EXERCISE INSTRUCTIONS -
1. Answer these from the opinion piece on Sierra Leone's future:
(a) On which radio station and frequency did the author appear in 2018?
(b) Whom did the author and Mr. Charles Francis Margai argue against before the Supreme Court of Sierra Leone?
(c) What two reasons does the author give for withdrawing a bit over the immediate past years?
2. Duplicate the portion of the opinion piece on Sierra Leone's future starting with "However, for reasons" and going on through "must rise again!".
3. Write the next part of the opinion piece on Sierra Leone's future, beginning after its final sentence.

TEXT SECTION -
++++++

Read his article on page……

LIFTING OUR COUNTRY UP: SIERRA LEONE WILL RISE AGAIN!

BY MOHAMED PA-MOMO FOFANAH ESQ.

Please bear with me as this is a long piece. Much has happened since I went on Radio Democracy 98.1 in 2018, when our former President, Dr. Ernest Bai Koroma, was pushing for a third term and legal minds needed to debate the national constitution in order to tell him that the basic law did not permit a third term, whatever Samaritan the outgoing President thought he was then. I had taken similar positions about our constitution, with my Learned Senior Colleague, Mr. Charles Francis Margai, against the late Mr. Solomon Berewa when we proceeded to the Supreme Court of Sierra Leone to say that it was unfair and illegal for a “public servant” to seek presidential seat whilst still serving as public servant and using state resources and power to campaign on a purported democratic level plane. My spirit was similarly not daunted when I argued on several occasions that our constitution did not stop dual citizens from running for at least parliamentary seats!

However, for reasons of my family and professional practice (I believe a nation thrives more on family commitment and one’s personal development) I, over the immediate past years, withdrew a bit to give space to people I consider my contemporaries in the elderly youth bracket to give their best to the nation, but it appears all is really not well. This piece is therefore an endeavour to say my bit in what everyone believes is troubling times. It will, however, be forward-looking, for I believe that all is not lost, our beautiful country, Sierra Leone, will and must rise again!

I therefore commence by expressing my sincere and deep condolences to the bereaved, and wish those who have passed away during our challenging, sad and troubling times in history an eternal, peaceful rest!

++++++

Records drawn from a dataset -
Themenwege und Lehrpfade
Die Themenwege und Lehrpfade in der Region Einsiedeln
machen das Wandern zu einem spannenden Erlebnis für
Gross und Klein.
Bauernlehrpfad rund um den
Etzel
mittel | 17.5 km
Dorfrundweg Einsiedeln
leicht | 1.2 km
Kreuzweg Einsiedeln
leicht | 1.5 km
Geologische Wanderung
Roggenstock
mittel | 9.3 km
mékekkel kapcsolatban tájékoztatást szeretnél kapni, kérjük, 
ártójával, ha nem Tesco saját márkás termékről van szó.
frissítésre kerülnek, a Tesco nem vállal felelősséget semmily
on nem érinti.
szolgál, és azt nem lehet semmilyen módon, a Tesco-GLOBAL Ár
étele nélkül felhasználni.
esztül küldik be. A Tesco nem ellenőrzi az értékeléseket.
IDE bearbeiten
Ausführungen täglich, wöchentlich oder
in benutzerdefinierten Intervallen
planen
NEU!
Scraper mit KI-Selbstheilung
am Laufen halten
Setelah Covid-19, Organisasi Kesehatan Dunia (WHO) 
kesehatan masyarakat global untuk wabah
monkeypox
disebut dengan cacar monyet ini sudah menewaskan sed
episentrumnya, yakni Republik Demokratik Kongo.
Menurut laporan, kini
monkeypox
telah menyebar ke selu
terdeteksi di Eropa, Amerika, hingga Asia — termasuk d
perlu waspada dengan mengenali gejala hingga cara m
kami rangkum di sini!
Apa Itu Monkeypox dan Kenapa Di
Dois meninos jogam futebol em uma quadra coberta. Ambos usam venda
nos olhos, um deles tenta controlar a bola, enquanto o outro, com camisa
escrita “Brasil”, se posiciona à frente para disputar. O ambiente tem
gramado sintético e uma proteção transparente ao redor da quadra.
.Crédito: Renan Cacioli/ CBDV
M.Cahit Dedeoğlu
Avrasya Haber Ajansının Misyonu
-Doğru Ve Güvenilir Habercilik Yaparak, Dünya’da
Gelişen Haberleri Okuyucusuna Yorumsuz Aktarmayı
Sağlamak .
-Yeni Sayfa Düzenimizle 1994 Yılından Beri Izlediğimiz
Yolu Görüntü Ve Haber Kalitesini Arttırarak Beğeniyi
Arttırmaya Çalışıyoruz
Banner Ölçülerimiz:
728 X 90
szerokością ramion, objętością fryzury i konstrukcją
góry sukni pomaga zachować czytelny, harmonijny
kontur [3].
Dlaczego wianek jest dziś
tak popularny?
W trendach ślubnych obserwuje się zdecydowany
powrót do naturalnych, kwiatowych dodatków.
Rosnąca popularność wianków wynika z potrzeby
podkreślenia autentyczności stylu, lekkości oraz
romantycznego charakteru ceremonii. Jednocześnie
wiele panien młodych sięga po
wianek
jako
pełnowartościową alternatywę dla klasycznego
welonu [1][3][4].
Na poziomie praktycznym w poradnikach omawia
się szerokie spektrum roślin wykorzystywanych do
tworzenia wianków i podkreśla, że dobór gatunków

++++++

RESULTS OF THE TASKS -
1.
(a) Radio Democracy 98.1
(b) The late Mr. Solomon Berewa
(c) Family and professional practice

2.
However, for reasons of my family and professional practice (I believe a nation thrives more on family commitment and one’s personal development) I, over the immediate past years, withdrew a bit to give space to people I consider my contemporaries in the elderly youth bracket to give their best to the nation, but it appears all is really not well. This piece is therefore an endeavour to say my bit in what everyone believes is troubling times. It will, however, be forward-looking, for I believe that all is not lost, our beautiful country, Sierra Leone, will and must rise again!

3.
Respect for Law and Order:

Democracies all over the world have succeeded because of their respect for law and order. Such law is built on sound foundations of respect for the laws that govern us, including in particular, our national constitution, equality before the law, respect for individual rights (whether we like or dislike each other), duty to serve the nation well (whether in the public or private domain and irrespective of one’s creed, tribe, place of origin or your gender), obligation to be accountable (especially if you are paid and supported from tax payers’ money), duty to protect public, and by the same stretch, private properties, and inter alia, an imperative duty to be always fair and just (especially if you are chosen to be a judge or arbiter of the alleged failings or wrongdoings of your fellow men). All of these values are interestingly provided for and secured by our constitution and the laws that support it, even though they nonetheless require reforms and amendments.

In view of the above, the recent mayhem by violent protesters is strongly condemned!

Our problem has always, however, been with lack of respect for the laws we have and seek to protect. One therefore loses the moral high ground to hold criminals to account when one is busy breaching or showing no respect for the very laws one espouses and claim to protect. We cannot claim to be law-abiding citizens whilst we show no respect for our sacred constitution and laws!

The Three Organs of Government (Parliament, the Executive and the Judiciary):

The three organs of government, Parliament, the Executive and the Judiciary, are the foundations of our constitution and democracy; and our success or failure as a nation rest squarely on how well they perform and how those who serve in these organs remain true to their oaths of office, laws that govern us and their determination to keep us together as a nation. These organs are separate in their functions but are designed to interact meaningfully for the good of society.

It is absolutely a joke to enact well-meaning laws and only try to uphold and enforce them against those we perceive as enemies, whilst pampering those from whom we seek favors. No one entity or person is greater than the other, it is merely our self-seeking perceptions, ambitions and gains that permit us to believe that everything about the success of our nation rests alone upon the executive and the Presidency. Our governors and leaders campaign and take sacred oaths to SERVE US and US alone!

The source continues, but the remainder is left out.